> Document excerpt
Rediscover Catholicism: A Spiritual Guide to Living with Passion & Purpose by Matthew Kelly
My rating: 3 of 5 stars
This was an… interesting book.
There are a few caveats to my review. First, I am not part of the intended audience for the book. This books is marketed to Catholics, generally, and to lapsed, lukewarm, or non-practicing Catholics specifically. The entire point of this book is to remind Catholics what’s great about Catholicism and bring them back into the fold. With that in mind, my review is an assessment of Mr. Kelly’s success in this regard, using my rather unique perspective in this matter.
Second, I’m going to spend a lot of time on one chapter in particular (to wit, Chapter 15); this is because it’s the most glaring example of the areas in which this book failed. I admit, I do have a certain bias in this particular chapter, but I don’t believe I am overreacting. Feel free to judge for yourself, though; there will be quotes.
To begin: Most of the book is quite good. It reaches its target audience compellingly and effectively; it plays to their emotional and intellectual background, as well it should. It conveys its message with firm conviction and unwavering resolution, which is always good in a book exhorting people to become virtuous. And when he selects from the saints for examples, he tends to select saints (or saints-to-be) that most people know, thereby making the message both personal (these saints affected him personally) and relatable (“Hey! I’ve heard that name before!”).
And, for the most part, the editing is good. I didn’t notice any glaring errors in the first fourteen chapters (although, during those chapters, I wasn’t looking for any). Everything seemed cohesive; the book had a pleasant flow. The one awful editing choice that fills the entire book, and has nothing to do with chapter 15, is the hyphenation of a particular (set of) phrase(s). Because Mr. Kelly is exhorting his readers to become more virtuous, he often says that they should become a better, or even the best, version of themselves.

> Available data
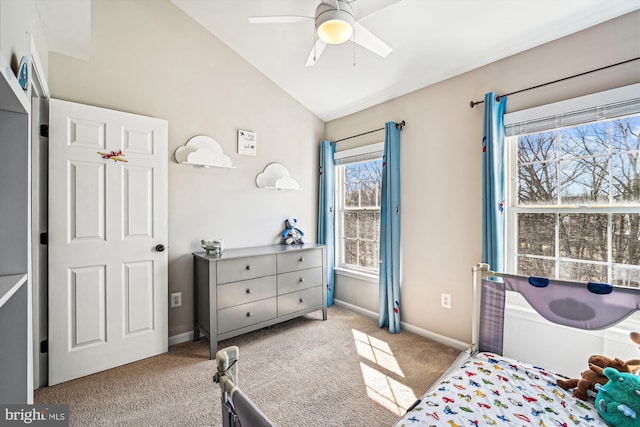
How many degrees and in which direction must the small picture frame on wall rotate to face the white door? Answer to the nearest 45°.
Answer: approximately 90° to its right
---
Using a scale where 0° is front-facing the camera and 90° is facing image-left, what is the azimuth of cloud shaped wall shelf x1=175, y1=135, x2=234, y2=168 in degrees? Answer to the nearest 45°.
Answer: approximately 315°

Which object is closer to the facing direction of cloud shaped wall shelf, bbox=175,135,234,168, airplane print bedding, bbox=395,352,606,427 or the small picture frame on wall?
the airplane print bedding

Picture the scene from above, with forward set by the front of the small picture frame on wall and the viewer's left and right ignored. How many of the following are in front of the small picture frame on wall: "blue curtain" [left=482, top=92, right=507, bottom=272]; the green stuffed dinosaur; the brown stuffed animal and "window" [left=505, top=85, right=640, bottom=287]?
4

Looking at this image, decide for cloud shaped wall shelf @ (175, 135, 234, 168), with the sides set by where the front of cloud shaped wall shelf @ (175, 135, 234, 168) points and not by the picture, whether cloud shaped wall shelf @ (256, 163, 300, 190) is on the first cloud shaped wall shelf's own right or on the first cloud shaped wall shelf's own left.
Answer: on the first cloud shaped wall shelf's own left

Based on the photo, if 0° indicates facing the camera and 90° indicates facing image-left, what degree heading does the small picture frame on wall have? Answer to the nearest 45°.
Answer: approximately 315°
* * *
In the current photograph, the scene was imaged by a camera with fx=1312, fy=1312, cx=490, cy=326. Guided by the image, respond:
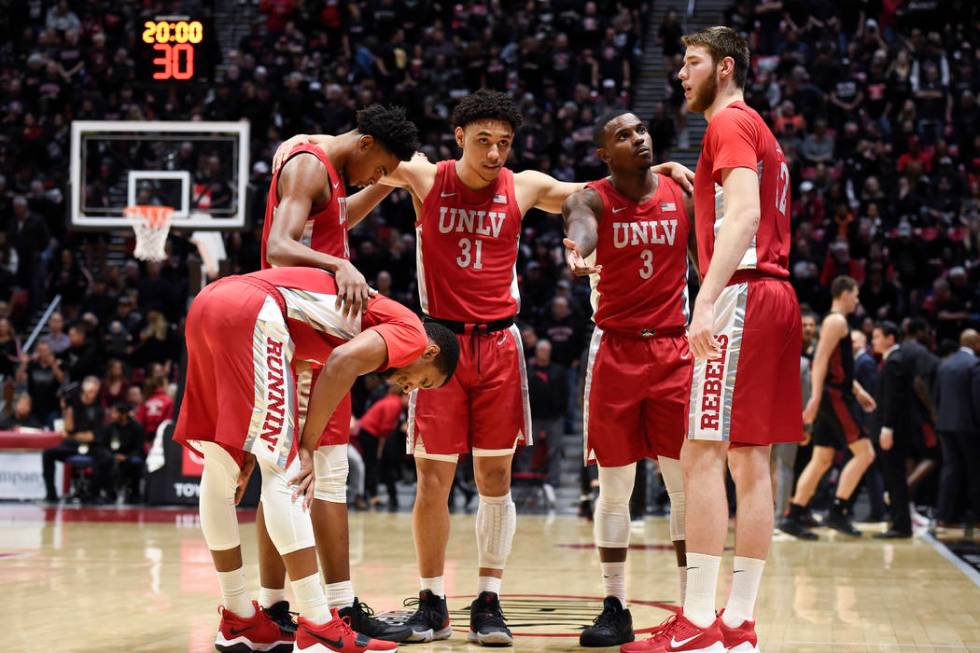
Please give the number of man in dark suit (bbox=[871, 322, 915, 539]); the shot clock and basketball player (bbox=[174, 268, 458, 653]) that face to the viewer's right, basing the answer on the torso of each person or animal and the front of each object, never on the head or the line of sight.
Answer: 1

> Requirement 1
In the book review of Rediscover Catholicism, which chapter does the reviewer single out as the most glaring example of the book's failures?
> Requirement 2
Pick up the book review of Rediscover Catholicism after its last sentence and continue writing it.

> Answer area 1
Chapter 15

> Answer area 2
Only he doesn’t write it that way. He writes, “a-better-version-of-yourself,” “better-versions-of-ourselves,” “the-best-version-of-yourself,” “the-best-version-of-myself,” and “the-best-version-of-ourselves.” And it wasn’t a one-time event. I never went an entire chapter – and I hardly went an entire page – without seeing this travesty. I don’t know whether he made that choice, or his editor did, or whether it’s an Australian thing (if so, it’s still wrong), or what. But hyphenation is completely and totally unnecessary for that phrase, or any other like it. It was almost enough to put the book down sometimes – and that was before I got to chapter 15.
The only other note I took on an error was defining “eucharist” as “thanksgiving.” While clearly this has been perpetuated enough throughout history that “eucharistus” in the Latin dictionary brings up “thanksgiving” as an alternate definition, it’s quite… well, if not erroneous, then at least a little skewed. In the original Greek, “eu-charis-tos” means “good grace” or “graced well” or something similar. In other words, the Eucharist is a gift from God (a grace) that is good. I realize that this definition sounds a little boring and doesn’t play into encouragements toward thanking God for His gift, but it’s the fact of the matter, all the same.
Now, to the infamous aforementioned chapter: The subject is Scripture, and, to be more precise, how Catholics ought to be reading the Good Book a smidge more than they are now. However, the chapter begins with something quite out of character (so far in the book) for Mr. Kelly, and quite eviscerating for his entire façade as an ecumenist.
(Well, technically, it starts with one of those age-old tales about person A giving person B a Bible instead of the money that person B really wanted, and person B gets really mad for a long time, and then something happens to make person B pick up the Bible, only to find the money they wanted inside. I first heard it as a gift in a will to a guy who grew old and gray before he found the thousands; in Kelly’s version, a kid’s father gives it to him for his birthday, and then the father promptly dies. Either way, it doesn’t spruce up this chapter any more than it spruces up a lazy Sunday sermon.)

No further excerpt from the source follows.